*Action item*: Go through the entries below and copy each line containing the word "loaders".

Start of Block

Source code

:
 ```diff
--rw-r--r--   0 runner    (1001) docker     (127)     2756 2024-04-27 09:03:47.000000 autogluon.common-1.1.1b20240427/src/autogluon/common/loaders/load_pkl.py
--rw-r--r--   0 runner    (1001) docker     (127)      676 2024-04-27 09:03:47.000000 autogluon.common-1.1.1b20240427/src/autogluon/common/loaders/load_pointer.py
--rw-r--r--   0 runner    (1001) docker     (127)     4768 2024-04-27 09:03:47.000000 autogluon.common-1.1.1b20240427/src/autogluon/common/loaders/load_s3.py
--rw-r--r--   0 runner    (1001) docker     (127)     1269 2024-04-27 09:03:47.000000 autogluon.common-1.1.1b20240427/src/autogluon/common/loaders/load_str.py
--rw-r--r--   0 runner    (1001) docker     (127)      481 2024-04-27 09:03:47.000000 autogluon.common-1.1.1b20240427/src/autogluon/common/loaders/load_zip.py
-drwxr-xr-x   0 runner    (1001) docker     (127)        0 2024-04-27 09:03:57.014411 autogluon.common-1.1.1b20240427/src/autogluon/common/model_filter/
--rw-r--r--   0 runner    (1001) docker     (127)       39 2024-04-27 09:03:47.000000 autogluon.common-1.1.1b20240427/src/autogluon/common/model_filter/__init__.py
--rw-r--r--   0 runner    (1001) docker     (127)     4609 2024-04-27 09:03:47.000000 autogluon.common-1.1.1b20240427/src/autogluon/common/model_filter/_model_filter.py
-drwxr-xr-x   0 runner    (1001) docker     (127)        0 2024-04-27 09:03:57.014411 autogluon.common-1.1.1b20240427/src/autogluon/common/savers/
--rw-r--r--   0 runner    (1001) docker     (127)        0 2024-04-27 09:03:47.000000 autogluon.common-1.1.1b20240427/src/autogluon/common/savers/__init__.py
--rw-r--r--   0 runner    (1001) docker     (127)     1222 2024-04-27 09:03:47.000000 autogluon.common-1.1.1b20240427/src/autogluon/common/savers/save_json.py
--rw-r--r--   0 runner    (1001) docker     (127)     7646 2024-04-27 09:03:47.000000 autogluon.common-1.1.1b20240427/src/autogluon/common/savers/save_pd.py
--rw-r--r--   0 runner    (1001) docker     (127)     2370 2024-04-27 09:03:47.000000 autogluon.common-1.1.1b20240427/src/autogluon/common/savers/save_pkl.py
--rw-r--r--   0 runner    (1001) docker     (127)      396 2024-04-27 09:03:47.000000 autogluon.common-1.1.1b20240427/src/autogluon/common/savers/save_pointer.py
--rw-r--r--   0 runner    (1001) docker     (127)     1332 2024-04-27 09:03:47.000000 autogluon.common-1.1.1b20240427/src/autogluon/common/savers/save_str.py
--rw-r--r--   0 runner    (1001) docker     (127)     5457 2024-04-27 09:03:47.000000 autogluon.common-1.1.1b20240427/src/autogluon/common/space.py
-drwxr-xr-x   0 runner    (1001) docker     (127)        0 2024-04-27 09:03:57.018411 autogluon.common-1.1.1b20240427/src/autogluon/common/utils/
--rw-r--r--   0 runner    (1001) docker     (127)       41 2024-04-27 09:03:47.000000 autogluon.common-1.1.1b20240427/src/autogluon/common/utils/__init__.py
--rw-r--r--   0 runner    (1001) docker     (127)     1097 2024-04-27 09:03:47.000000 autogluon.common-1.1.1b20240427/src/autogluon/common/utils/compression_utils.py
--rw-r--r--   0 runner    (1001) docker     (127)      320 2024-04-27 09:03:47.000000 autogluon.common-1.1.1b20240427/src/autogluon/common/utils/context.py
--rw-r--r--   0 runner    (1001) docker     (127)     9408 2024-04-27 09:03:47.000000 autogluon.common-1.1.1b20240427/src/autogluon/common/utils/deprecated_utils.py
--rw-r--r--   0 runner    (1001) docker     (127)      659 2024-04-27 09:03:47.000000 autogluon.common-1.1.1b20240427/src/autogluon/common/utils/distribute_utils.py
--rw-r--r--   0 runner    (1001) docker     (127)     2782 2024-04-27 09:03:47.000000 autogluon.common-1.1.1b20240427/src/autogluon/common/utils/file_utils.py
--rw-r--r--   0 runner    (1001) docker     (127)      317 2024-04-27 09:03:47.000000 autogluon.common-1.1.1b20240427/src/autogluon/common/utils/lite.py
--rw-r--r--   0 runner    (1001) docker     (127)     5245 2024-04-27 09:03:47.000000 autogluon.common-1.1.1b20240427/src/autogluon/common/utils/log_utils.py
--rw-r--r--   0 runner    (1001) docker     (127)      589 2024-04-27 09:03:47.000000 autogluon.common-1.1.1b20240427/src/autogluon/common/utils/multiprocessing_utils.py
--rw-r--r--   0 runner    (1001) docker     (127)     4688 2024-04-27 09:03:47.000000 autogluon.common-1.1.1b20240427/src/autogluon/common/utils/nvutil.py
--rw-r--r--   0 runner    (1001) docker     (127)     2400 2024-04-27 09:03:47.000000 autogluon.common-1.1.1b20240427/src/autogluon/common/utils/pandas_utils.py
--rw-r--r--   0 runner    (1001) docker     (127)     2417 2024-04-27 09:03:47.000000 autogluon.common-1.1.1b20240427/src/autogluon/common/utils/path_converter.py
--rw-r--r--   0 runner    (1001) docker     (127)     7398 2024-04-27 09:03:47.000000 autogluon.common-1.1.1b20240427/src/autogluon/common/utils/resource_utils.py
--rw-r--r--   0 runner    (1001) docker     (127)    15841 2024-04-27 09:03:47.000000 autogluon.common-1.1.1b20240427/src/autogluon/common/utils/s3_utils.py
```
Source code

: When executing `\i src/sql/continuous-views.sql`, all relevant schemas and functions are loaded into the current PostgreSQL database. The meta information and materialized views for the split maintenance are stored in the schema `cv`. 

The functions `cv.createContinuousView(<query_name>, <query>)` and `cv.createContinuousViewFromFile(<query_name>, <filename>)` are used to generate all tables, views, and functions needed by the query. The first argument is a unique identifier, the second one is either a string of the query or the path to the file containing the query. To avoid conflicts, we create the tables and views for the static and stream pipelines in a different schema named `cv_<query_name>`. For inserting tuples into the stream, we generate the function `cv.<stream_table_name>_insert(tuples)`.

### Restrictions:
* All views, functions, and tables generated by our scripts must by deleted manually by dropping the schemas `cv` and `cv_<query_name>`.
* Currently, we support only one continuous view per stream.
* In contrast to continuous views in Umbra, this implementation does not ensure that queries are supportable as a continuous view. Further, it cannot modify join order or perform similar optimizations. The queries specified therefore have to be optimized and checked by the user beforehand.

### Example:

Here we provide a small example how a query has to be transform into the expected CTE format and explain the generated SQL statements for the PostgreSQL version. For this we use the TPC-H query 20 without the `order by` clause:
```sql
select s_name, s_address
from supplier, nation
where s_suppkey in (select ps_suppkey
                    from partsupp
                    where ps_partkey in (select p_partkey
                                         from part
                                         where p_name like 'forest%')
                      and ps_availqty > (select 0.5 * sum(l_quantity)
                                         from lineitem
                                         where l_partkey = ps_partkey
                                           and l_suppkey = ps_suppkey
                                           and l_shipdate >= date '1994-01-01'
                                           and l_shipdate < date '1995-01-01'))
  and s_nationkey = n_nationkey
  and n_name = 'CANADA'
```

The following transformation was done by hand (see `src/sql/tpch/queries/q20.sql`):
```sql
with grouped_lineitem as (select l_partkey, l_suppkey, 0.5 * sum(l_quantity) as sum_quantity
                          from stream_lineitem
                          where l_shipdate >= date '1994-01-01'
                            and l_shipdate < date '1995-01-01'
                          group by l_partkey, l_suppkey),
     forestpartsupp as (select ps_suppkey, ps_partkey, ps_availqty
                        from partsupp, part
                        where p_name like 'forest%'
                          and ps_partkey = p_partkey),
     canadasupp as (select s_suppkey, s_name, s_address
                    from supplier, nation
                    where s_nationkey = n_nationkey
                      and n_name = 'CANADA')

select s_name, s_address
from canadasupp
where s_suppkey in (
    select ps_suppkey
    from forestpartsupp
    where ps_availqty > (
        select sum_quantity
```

End of Block

*Response below*:
--rw-r--r--   0 runner    (1001) docker     (127)     2756 2024-04-27 09:03:47.000000 autogluon.common-1.1.1b20240427/src/autogluon/common/loaders/load_pkl.py
--rw-r--r--   0 runner    (1001) docker     (127)      676 2024-04-27 09:03:47.000000 autogluon.common-1.1.1b20240427/src/autogluon/common/loaders/load_pointer.py
--rw-r--r--   0 runner    (1001) docker     (127)     4768 2024-04-27 09:03:47.000000 autogluon.common-1.1.1b20240427/src/autogluon/common/loaders/load_s3.py
--rw-r--r--   0 runner    (1001) docker     (127)     1269 2024-04-27 09:03:47.000000 autogluon.common-1.1.1b20240427/src/autogluon/common/loaders/load_str.py
--rw-r--r--   0 runner    (1001) docker     (127)      481 2024-04-27 09:03:47.000000 autogluon.common-1.1.1b20240427/src/autogluon/common/loaders/load_zip.py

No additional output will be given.